His likely heir - young, awkward, homegrown, likable Ken Giles - was also made a victim of the rebuild, despite the possibility that he may have been a part of it as well. "Value" right now for the Phillies means "what can we get for this guy" as much as, if not more than "what can this guy give to us." When the Astros were ready to to make a trade for Giles, the Phillies, despite Giles' youth and talent, felt he was more valuable to them for what he would bring in. And now, the closer's role in the Phillies pen is open.
By default, someone will get the ball in the ninth inning, but for a team that has no plans to set the world on fire for a season or two, anyone who does fall into the role and perform amicably will be most useful to the team as a trade asset. If somebody inexplicably wanted to keep their role as the Phillies' top late inning reliever, then they'd have to struggle a bit; not enough to lose their job, but enough to keep them off contending teams' watch lists. That would be weird. But with the way reliable pitching is stalked in this league, it won't take a lot of success to generate interest.

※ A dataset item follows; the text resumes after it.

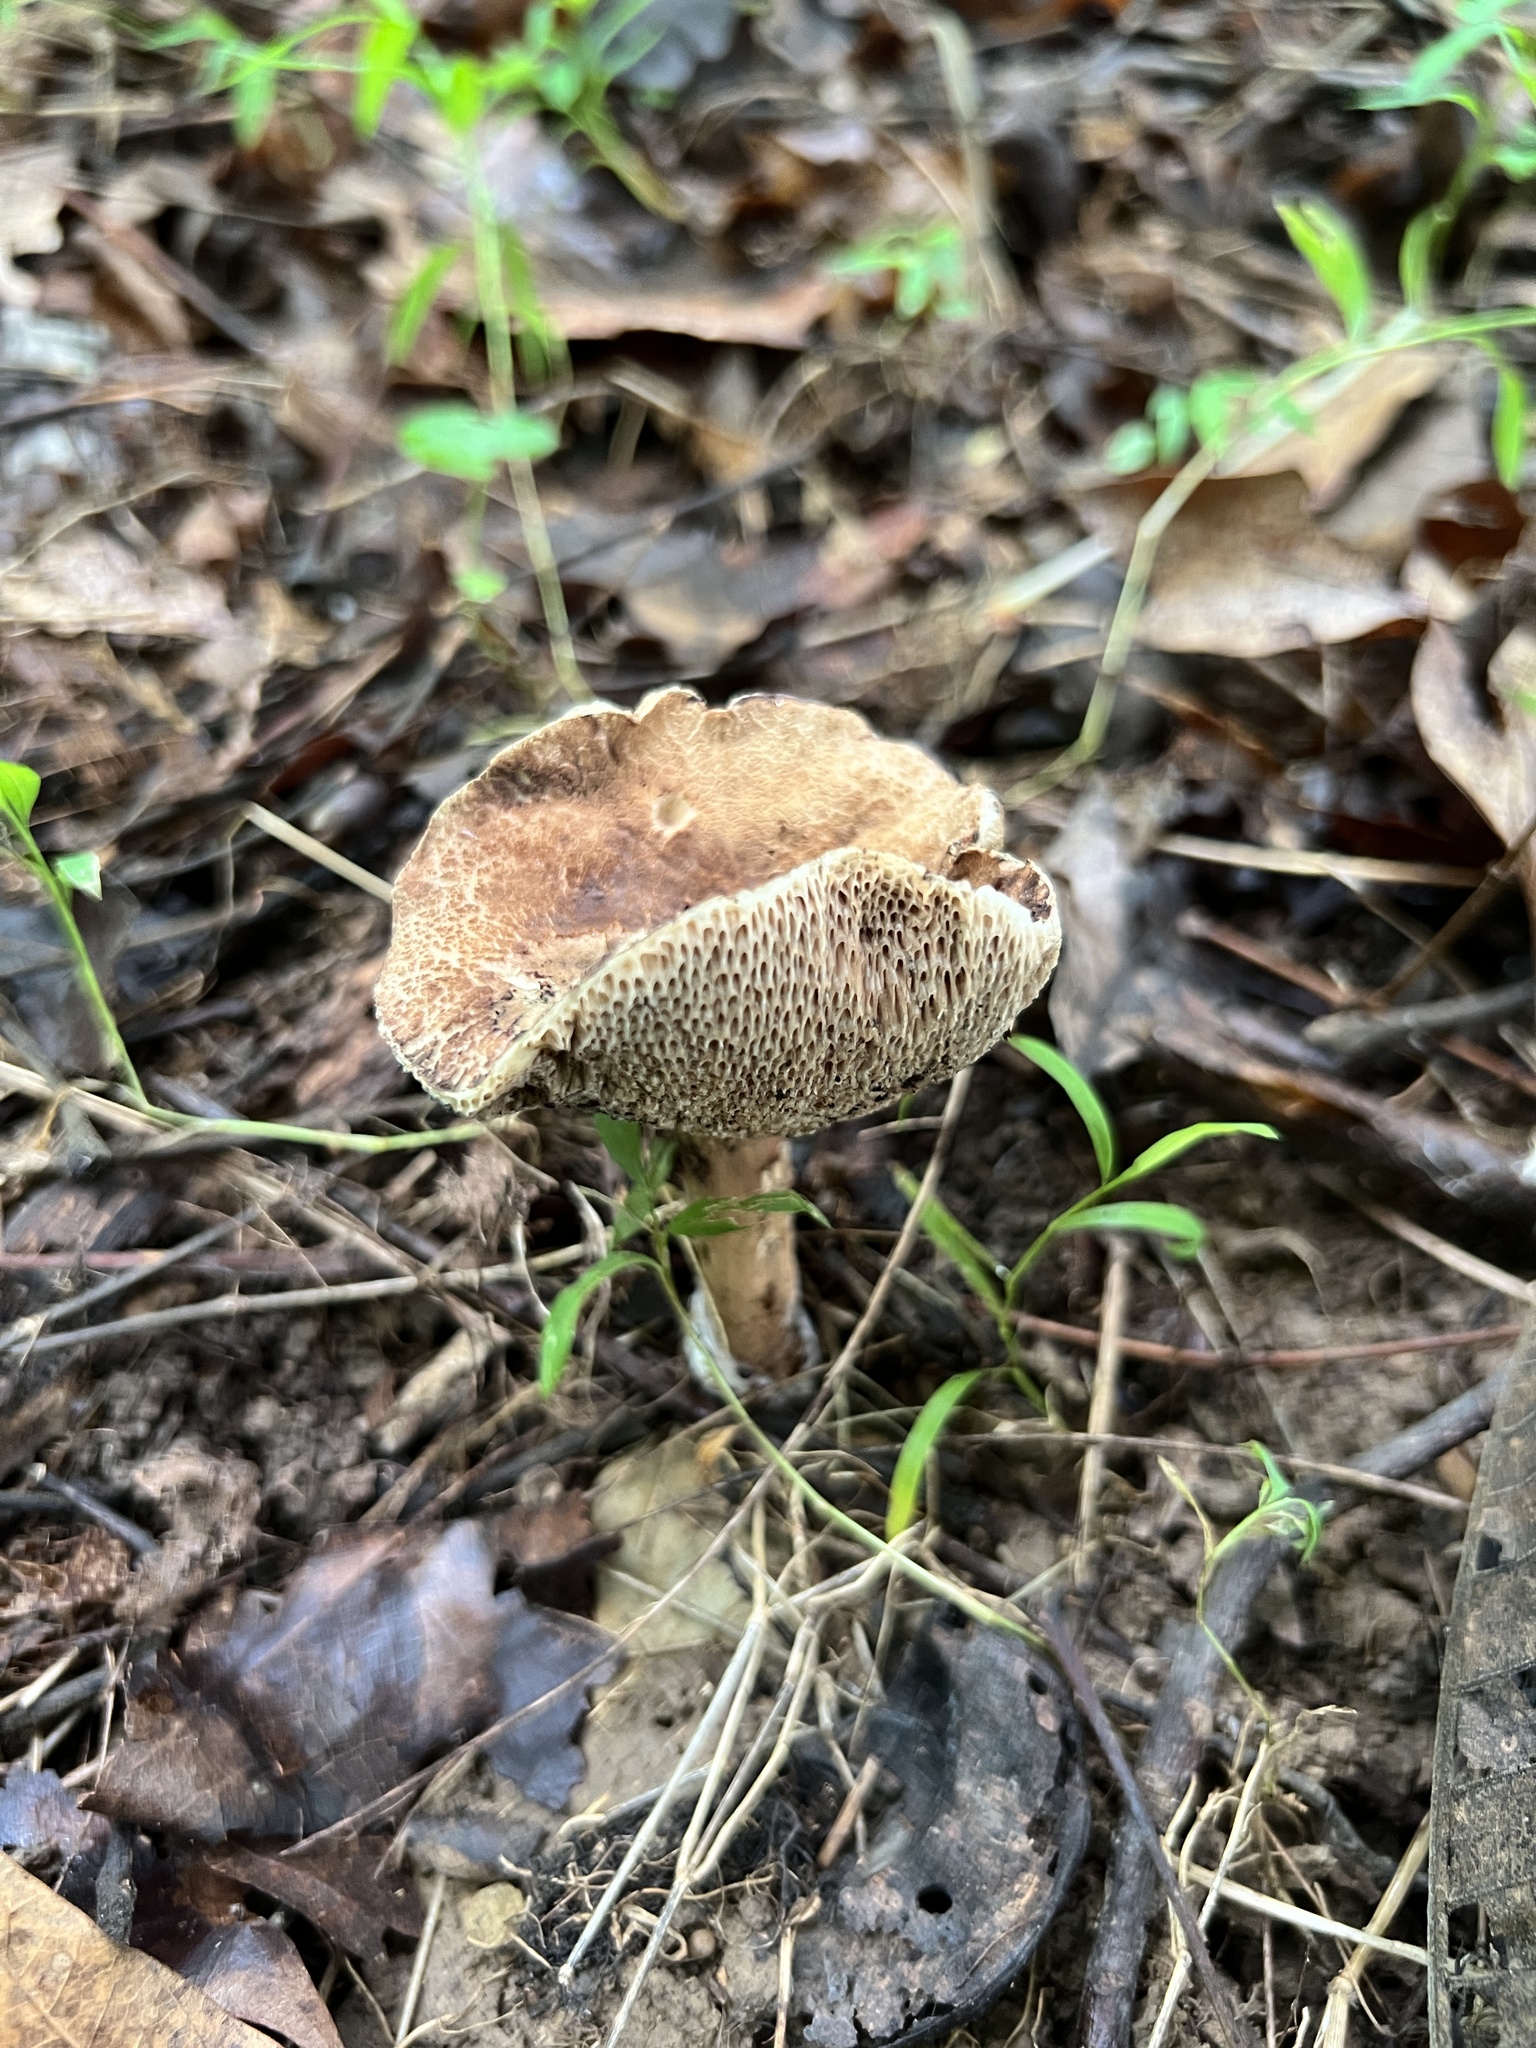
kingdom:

On the roster currently is David Hernandez, who threw 33.2 innings in relief for the Diamondbacks in 2015, allowing 33 hits and 18 runs while walking 11 and finishing seven games with no saves. In 2014, he did not throw any innings for anyone because he was recovering from Tommy John surgery. From 2010-13, he finished 77 games, with a gem of a 2012, throwing 68.1 innings with a 2.50 ERA and 4.45 SO/W.
If 2012 David Hernandez can make an appearance, the Phillies will receive a few phone calls. But regardless, he is widely - too widely - believed to be the man for the job.
The Phillies don't have a closer's role waiting to be nabbed; they have an audition stage for someone to climb onto, get three outs consistently, and move onto a real bullpen somewhere else. Jim Duquette is throwing bounce back candidates in your face, like Fernando Rodney and Neftalí Feliz. Assuming the amount of money they seek is sane, that process makes sense. Anyone outside of a small coven of promising younglings who produces well for the Phillies right now is headed for the trading block and it's on Matt Klentak and Andy MacPhail and that whole restructured front office to determine how active or passive he is in getting them there.
In all likelihood, it will be Hernandez out there in the ninth, but anyone fitting the same mold as a Rodney or Feliz would due. The closer is a luxury item that belongs on a better team. Often, the pitcher who finishes the game winds up with the label, in the same way that whichever starter leads a rotation is deemed the "staff ace" even if that starter is a cruel representation of the word "ace."
As long as there is a warm body to shove out of the bullpen gate to finish the ninth, the Phillies won't need a definitive closer; but if somebody wants to punch through enough opponents to turn themselves into a trade asset, they should feel free, as it would benefit both them as a player and the Phillies as a rebuilding team. But the importance of the Phillies going out of their way to fill the role is minimal.